• WHAT YOU WILL DO: Filter the entries below, keeping every line that has the word "Adhesive".

• GIVEN ENTRIES:
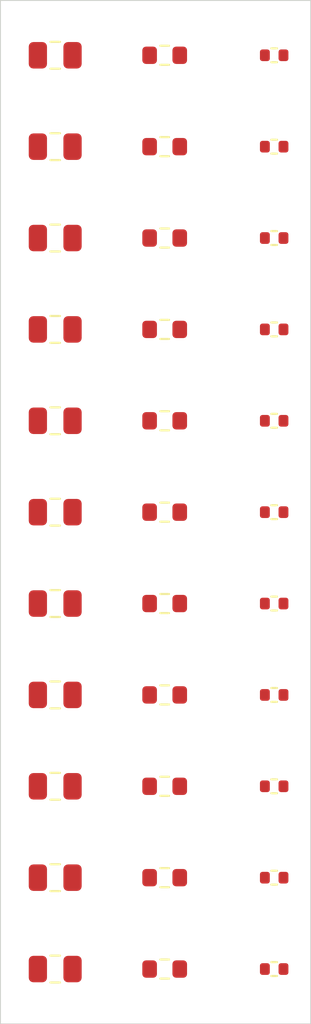
<source format=kicad_pcb>
(kicad_pcb
	(version 20240108)
	(generator "pcbnew")
	(generator_version "8.0")
	(general
		(thickness 1.6)
		(legacy_teardrops no)
	)
	(paper "A4")
	(title_block
		(title "Reflow Soldering Hot Plate Test PCB")
		(date "2024-07-31")
		(rev "v1.0.0")
	)
	(layers
		(0 "F.Cu" signal)
		(31 "B.Cu" signal)
		(32 "B.Adhes" user "B.Adhesive")
		(33 "F.Adhes" user "F.Adhesive")
		(34 "B.Paste" user)
		(35 "F.Paste" user)
		(36 "B.SilkS" user "B.Silkscreen")
		(37 "F.SilkS" user "F.Silkscreen")
		(38 "B.Mask" user)
		(39 "F.Mask" user)
		(40 "Dwgs.User" user "User.Drawings")
		(41 "Cmts.User" user "User.Comments")
		(42 "Eco1.User" user "User.Eco1")
		(43 "Eco2.User" user "User.Eco2")
		(44 "Edge.Cuts" user)
		(45 "Margin" user)
		(46 "B.CrtYd" user "B.Courtyard")
		(47 "F.CrtYd" user "F.Courtyard")
		(48 "B.Fab" user)
		(49 "F.Fab" user)
		(50 "User.1" user)
		(51 "User.2" user)
		(52 "User.3" user)
		(53 "User.4" user)
		(54 "User.5" user)
		(55 "User.6" user)
		(56 "User.7" user)
		(57 "User.8" user)
		(58 "User.9" user)
	)
	(setup
		(pad_to_mask_clearance 0)
		(allow_soldermask_bridges_in_footprints no)
		(pcbplotparams
			(layerselection 0x00010fc_ffffffff)
			(plot_on_all_layers_selection 0x0000000_00000000)
			(disableapertmacros no)
			(usegerberextensions no)
			(usegerberattributes yes)
			(usegerberadvancedattributes yes)
			(creategerberjobfile yes)
			(dashed_line_dash_ratio 12.000000)
			(dashed_line_gap_ratio 3.000000)
			(svgprecision 4)
			(plotframeref no)
			(viasonmask no)
			(mode 1)
			(useauxorigin no)
			(hpglpennumber 1)
			(hpglpenspeed 20)
			(hpglpendiameter 15.000000)
			(pdf_front_fp_property_popups yes)
			(pdf_back_fp_property_popups yes)
			(dxfpolygonmode yes)
			(dxfimperialunits yes)
			(dxfusepcbnewfont yes)
			(psnegative no)
			(psa4output no)
			(plotreference yes)
			(plotvalue yes)
			(plotfptext yes)
			(plotinvisibletext no)
			(sketchpadsonfab no)
			(subtractmaskfromsilk no)
			(outputformat 1)
			(mirror no)
			(drillshape 1)
			(scaleselection 1)
			(outputdirectory "")
		)
	)
	(net 0 "")
	(footprint "Resistor_SMD:R_0603_1608Metric" (layer "F.Cu") (at 110 104))
	(footprint "Resistor_SMD:R_0402_1005Metric" (layer "F.Cu") (at 116 114))
	(footprint "Resistor_SMD:R_0603_1608Metric" (layer "F.Cu") (at 110 124))
	(footprint "Resistor_SMD:R_0402_1005Metric" (layer "F.Cu") (at 116 134))
	(footprint "Resistor_SMD:R_0402_1005Metric" (layer "F.Cu") (at 116 154))
	(footprint "Capacitor_SMD:C_0805_2012Metric" (layer "F.Cu") (at 104 139))
	(footprint "Capacitor_SMD:C_0805_2012Metric" (layer "F.Cu") (at 104 114))
	(footprint "Capacitor_SMD:C_0805_2012Metric" (layer "F.Cu") (at 104 104))
	(footprint "Resistor_SMD:R_0603_1608Metric" (layer "F.Cu") (at 110 114))
	(footprint "Resistor_SMD:R_0603_1608Metric" (layer "F.Cu") (at 110 119))
	(footprint "Resistor_SMD:R_0603_1608Metric" (layer "F.Cu") (at 110 154))
	(footprint "Resistor_SMD:R_0603_1608Metric" (layer "F.Cu") (at 110 109))
	(footprint "Capacitor_SMD:C_0805_2012Metric" (layer "F.Cu") (at 104 149))
	(footprint "Capacitor_SMD:C_0805_2012Metric" (layer "F.Cu") (at 104 119))
	(footprint "Resistor_SMD:R_0603_1608Metric" (layer "F.Cu") (at 110 144))
	(footprint "Capacitor_SMD:C_0805_2012Metric" (layer "F.Cu") (at 104 109))
	(footprint "Resistor_SMD:R_0603_1608Metric" (layer "F.Cu") (at 110 139))
	(footprint "Resistor_SMD:R_0603_1608Metric" (layer "F.Cu") (at 110 129))
	(footprint "Resistor_SMD:R_0402_1005Metric" (layer "F.Cu") (at 116 149))
	(footprint "Capacitor_SMD:C_0805_2012Metric" (layer "F.Cu") (at 104 144))
	(footprint "Capacitor_SMD:C_0805_2012Metric" (layer "F.Cu") (at 104 129))
	(footprint "Resistor_SMD:R_0402_1005Metric" (layer "F.Cu") (at 116 129))
	(footprint "Resistor_SMD:R_0402_1005Metric" (layer "F.Cu") (at 116 104))
	(footprint "Capacitor_SMD:C_0805_2012Metric" (layer "F.Cu") (at 104 124))
	(footprint "Resistor_SMD:R_0402_1005Metric" (layer "F.Cu") (at 116 139))
	(footprint "Capacitor_SMD:C_0805_2012Metric" (layer "F.Cu") (at 104 134))
	(footprint "Resistor_SMD:R_0402_1005Metric" (layer "F.Cu") (at 116 144))
	(footprint "Resistor_SMD:R_0603_1608Metric" (layer "F.Cu") (at 110 134))
	(footprint "Capacitor_SMD:C_0805_2012Metric" (layer "F.Cu") (at 104 154))
	(footprint "Resistor_SMD:R_0402_1005Metric" (layer "F.Cu") (at 116 119))
	(footprint "Resistor_SMD:R_0603_1608Metric" (layer "F.Cu") (at 110 149))
	(footprint "Resistor_SMD:R_0402_1005Metric" (layer "F.Cu") (at 116 124))
	(footprint "Resistor_SMD:R_0402_1005Metric" (layer "F.Cu") (at 116 109))
	(gr_rect
		(start 101 101)
		(end 118 157)
		(stroke
			(width 0.05)
			(type default)
		)
		(fill none)
		(layer "Edge.Cuts")
		(uuid "d36138ab-441d-4254-b394-2ba23c4cd5ea")
	)
)
</source>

• TASK RESULT:
		(32 "B.Adhes" user "B.Adhesive")
		(33 "F.Adhes" user "F.Adhesive")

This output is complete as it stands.